● **WORK REQUEST**
Among the entries below, find the lines that hold the word "knee" and report them.

● **SUPPLIED DATA**
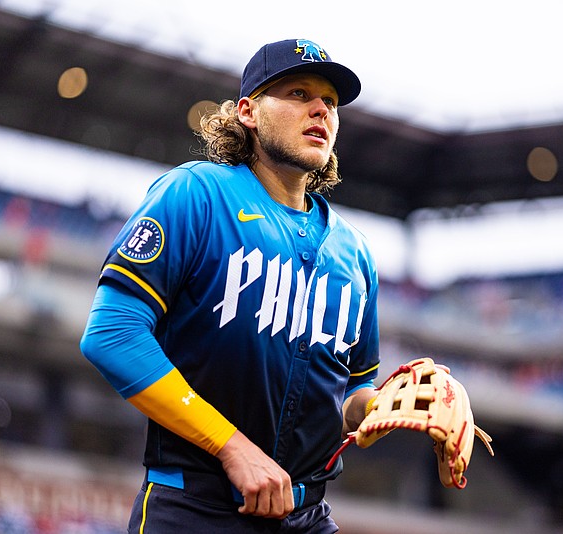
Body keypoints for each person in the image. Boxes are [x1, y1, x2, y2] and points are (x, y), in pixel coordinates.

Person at [80, 38, 380, 533]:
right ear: (247, 111)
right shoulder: (196, 194)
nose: (320, 110)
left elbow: (354, 389)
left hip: (308, 515)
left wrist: (383, 407)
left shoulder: (356, 253)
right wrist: (231, 446)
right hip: (195, 507)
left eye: (329, 101)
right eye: (298, 93)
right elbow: (112, 334)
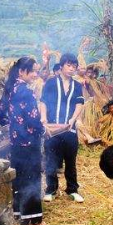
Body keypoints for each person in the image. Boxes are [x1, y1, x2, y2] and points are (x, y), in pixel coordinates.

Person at [0, 57, 45, 225]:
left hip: (16, 143)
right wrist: (41, 130)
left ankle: (18, 213)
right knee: (31, 179)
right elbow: (33, 119)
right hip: (30, 144)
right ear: (22, 71)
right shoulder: (26, 91)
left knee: (19, 178)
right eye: (33, 71)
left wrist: (12, 127)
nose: (35, 75)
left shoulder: (10, 89)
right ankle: (32, 218)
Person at [40, 53, 85, 203]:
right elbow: (43, 102)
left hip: (69, 129)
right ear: (61, 66)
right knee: (51, 160)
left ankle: (72, 189)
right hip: (52, 128)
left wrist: (73, 119)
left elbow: (79, 103)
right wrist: (44, 119)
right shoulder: (51, 83)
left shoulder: (77, 85)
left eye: (74, 66)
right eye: (69, 65)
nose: (72, 69)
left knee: (70, 161)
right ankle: (51, 190)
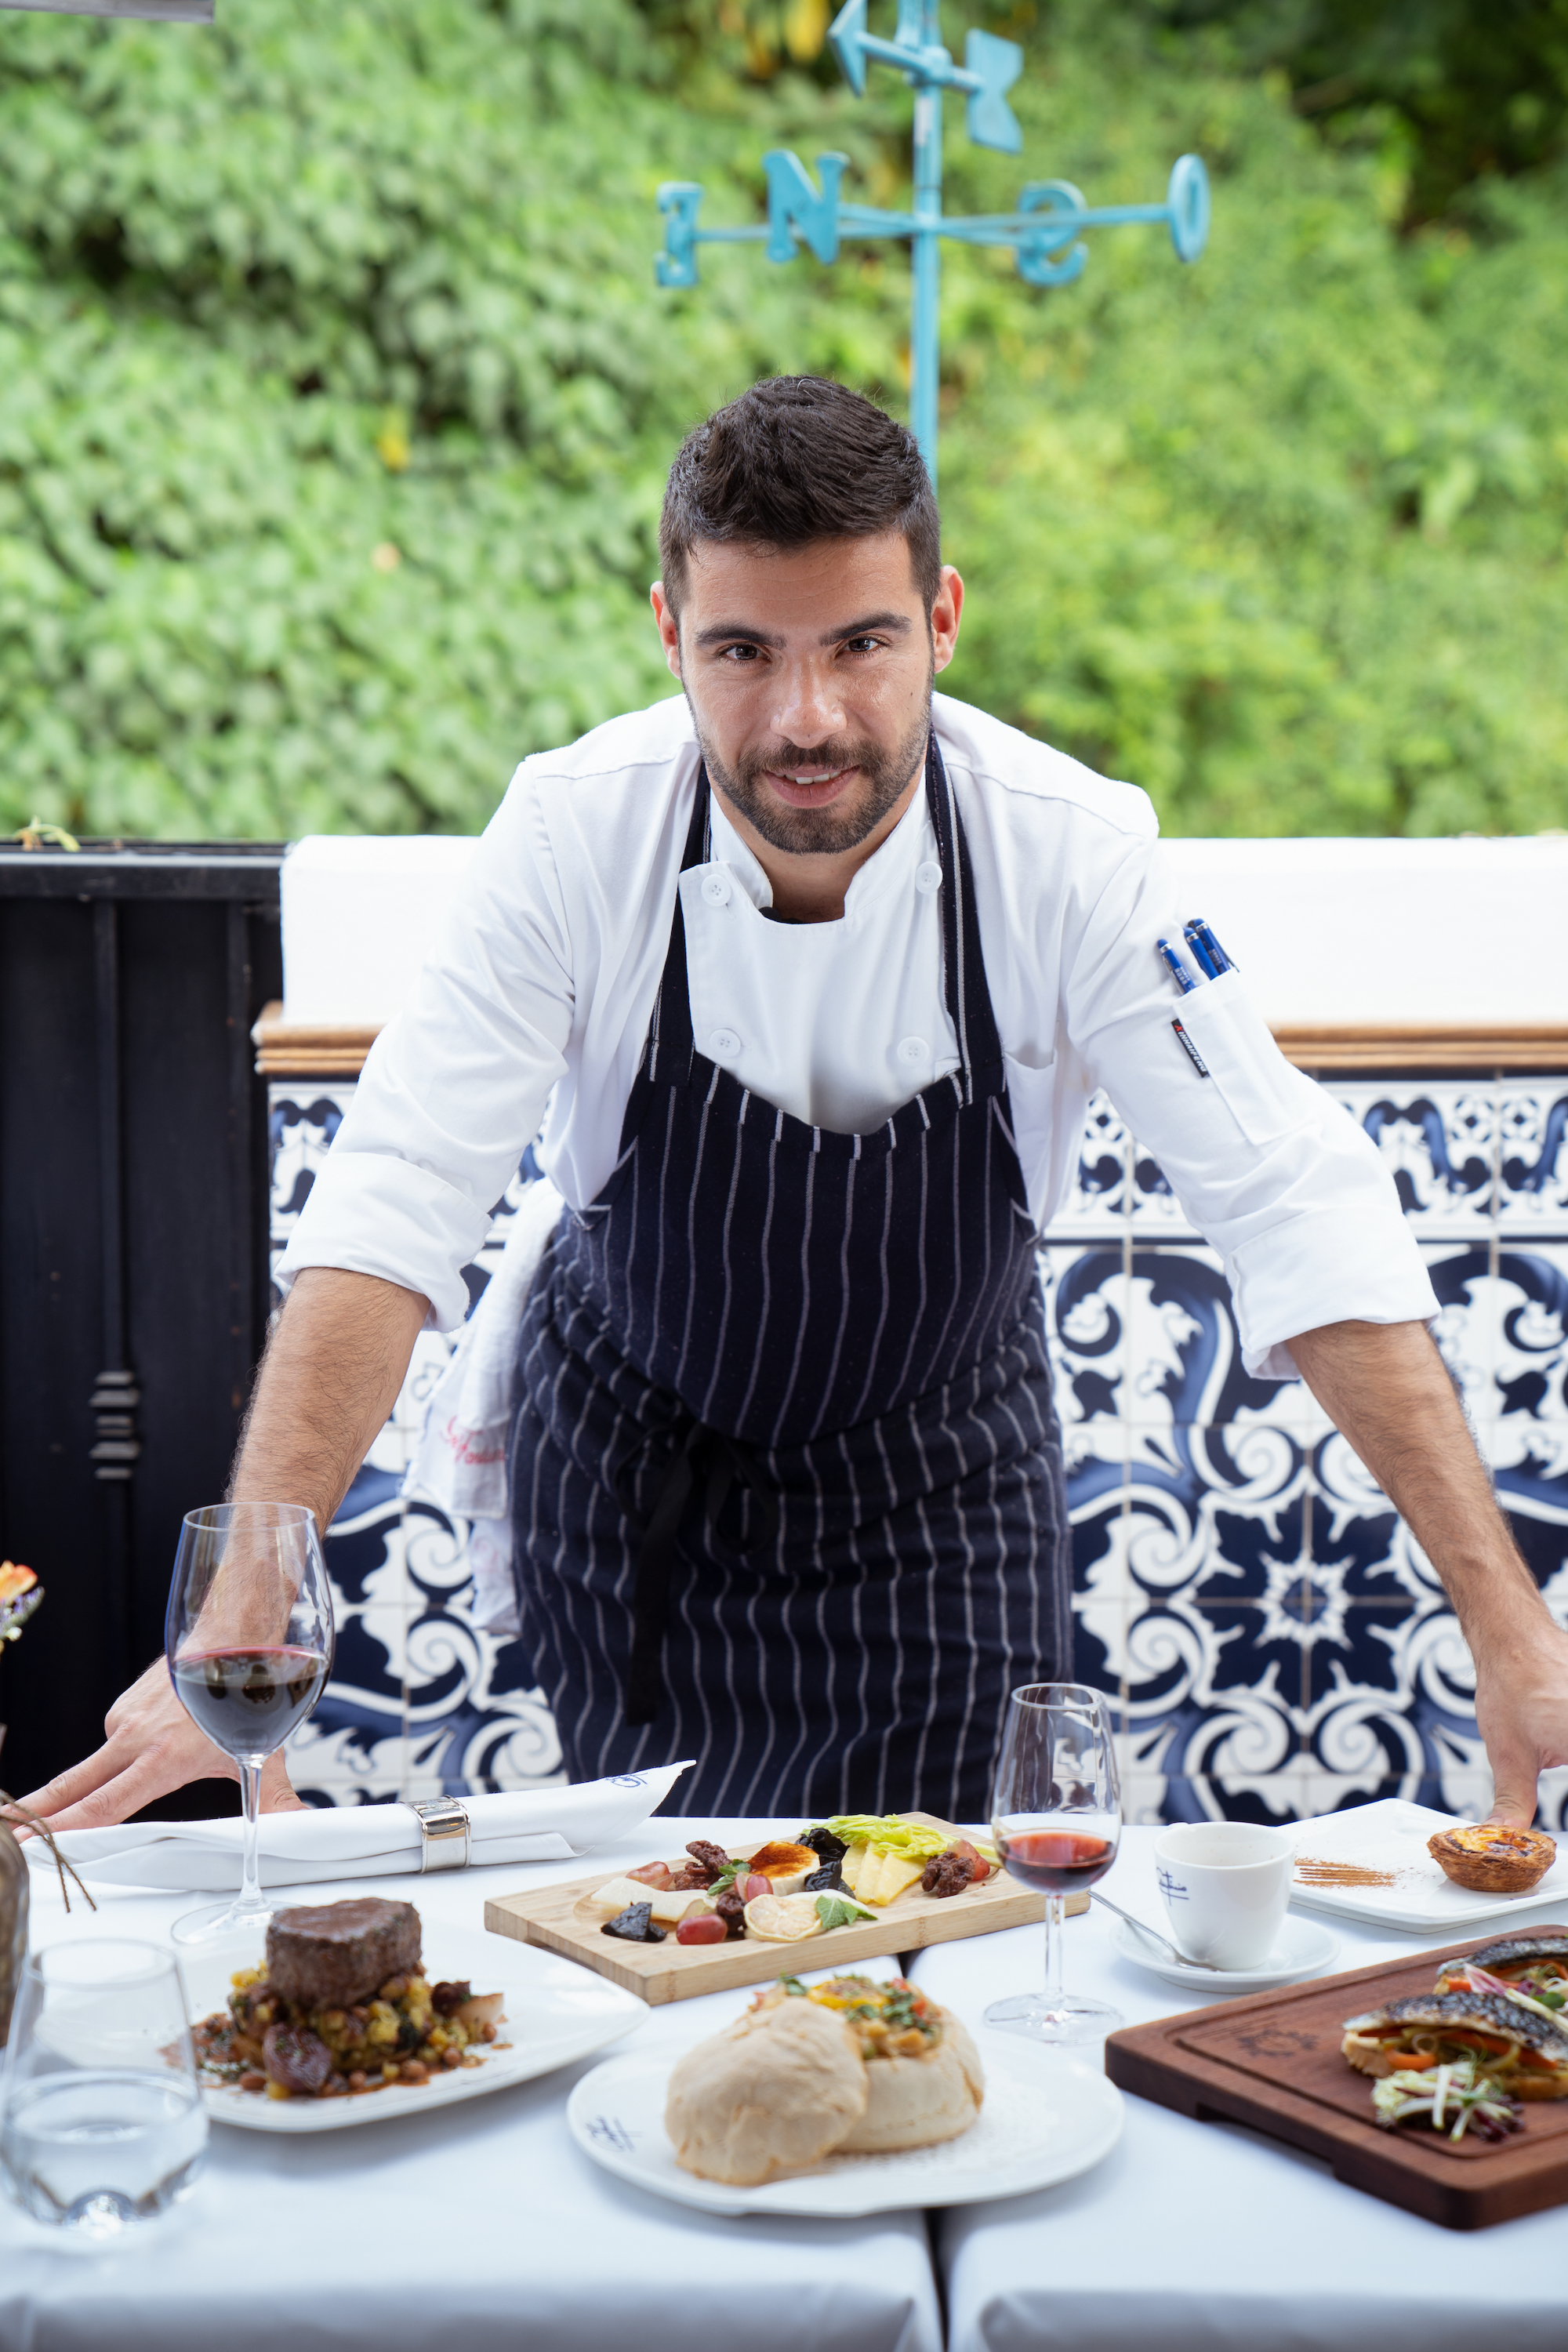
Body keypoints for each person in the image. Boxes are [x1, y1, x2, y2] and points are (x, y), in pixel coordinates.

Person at [24, 376, 1568, 1830]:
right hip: (631, 1486)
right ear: (669, 634)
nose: (806, 717)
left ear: (943, 623)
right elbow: (391, 1213)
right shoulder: (572, 836)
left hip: (942, 1486)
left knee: (942, 1947)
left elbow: (1288, 1202)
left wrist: (1509, 1628)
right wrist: (233, 1634)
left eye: (860, 645)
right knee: (668, 1934)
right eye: (744, 652)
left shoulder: (1069, 853)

● **RESULT FOR THIS EXERCISE**
right knee: (31, 179)
left knee: (19, 178)
right knee: (51, 160)
left knee: (70, 161)
left knee: (942, 1947)
right knee: (668, 1934)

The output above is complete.